At the same time, European energy companies seem, increasingly, to be pursuing cleaner natural gas and renewables, and moving farther away from Canada’s greenhouse gas-intensive bitumen resource, which across the Atlantic has earned the moniker “dirty oil.”
Fire sale pricing
While it’s easier to see why the Canadian energy sector has become unloved, the catalysts for a rebound are a little less obvious. Investors have tarred Canada with a malaise that extends beyond the oil sands. Chart 2 shows the valuation of Canadian exploration and production companies relative to their U.S. peers. Many of the oil sands assets that were jettisoned by foreigners actually generate free cash flow at US$35 to US$40 per barrel. What’s more is that the operations of many conventional oil producers have never been strong. They’ve benefited from a reduction in their cost structure that was engineered by the downturn, and a leaner, meaner competitive position.
Investors are increasingly looking for the oil and gas sector to deliver acceptable rates of return at a corporate level and on a per-share basis. Coming out of the energy price crash, the Canadian oil and gas sector has reinvented itself. At the end of May, one of the largest initial public offerings in Canadian history was completed: Kinder Morgan Canada Ltd., for $1.75 billion. Proceeds have been earmarked to partially fund the construction of the Trans Mountain Expansion Project, an ambitious pipeline infrastructure expansion that would get more Canadian energy to tidewater and foreign consumers.

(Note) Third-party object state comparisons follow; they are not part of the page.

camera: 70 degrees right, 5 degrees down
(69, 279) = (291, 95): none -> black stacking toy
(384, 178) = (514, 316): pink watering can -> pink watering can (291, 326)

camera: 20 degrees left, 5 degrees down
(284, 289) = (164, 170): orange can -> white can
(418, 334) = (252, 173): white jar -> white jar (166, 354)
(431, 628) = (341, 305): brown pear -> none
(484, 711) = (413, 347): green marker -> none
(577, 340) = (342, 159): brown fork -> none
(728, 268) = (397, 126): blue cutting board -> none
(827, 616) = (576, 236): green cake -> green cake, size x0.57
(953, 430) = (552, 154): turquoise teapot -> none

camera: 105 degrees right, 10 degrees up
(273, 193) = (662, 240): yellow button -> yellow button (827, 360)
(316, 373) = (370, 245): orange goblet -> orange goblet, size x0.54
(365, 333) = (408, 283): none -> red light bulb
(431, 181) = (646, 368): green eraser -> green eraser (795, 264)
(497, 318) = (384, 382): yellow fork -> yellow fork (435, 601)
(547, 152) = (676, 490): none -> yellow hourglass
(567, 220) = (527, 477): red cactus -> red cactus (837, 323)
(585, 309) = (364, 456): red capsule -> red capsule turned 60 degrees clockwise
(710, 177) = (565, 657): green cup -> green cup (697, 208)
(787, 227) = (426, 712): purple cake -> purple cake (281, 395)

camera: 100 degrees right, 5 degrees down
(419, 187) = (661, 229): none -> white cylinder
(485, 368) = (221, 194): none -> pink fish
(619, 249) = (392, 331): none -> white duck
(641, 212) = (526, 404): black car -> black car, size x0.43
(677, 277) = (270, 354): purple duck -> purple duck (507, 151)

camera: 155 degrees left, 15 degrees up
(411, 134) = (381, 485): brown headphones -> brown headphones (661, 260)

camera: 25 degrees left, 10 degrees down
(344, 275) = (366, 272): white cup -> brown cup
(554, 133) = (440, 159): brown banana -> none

There is also a strong likelihood that rational heads will prevail in the Trump administration and that the Canadian industry won’t be subject to a border adjustment tax. After all, the Trump approval of the contentious Keystone XL pipeline project was a strong signal that the White House recognizes the importance of Canadian energy.
For now, patient investors should focus on companies that generate significant rates of free cash flow.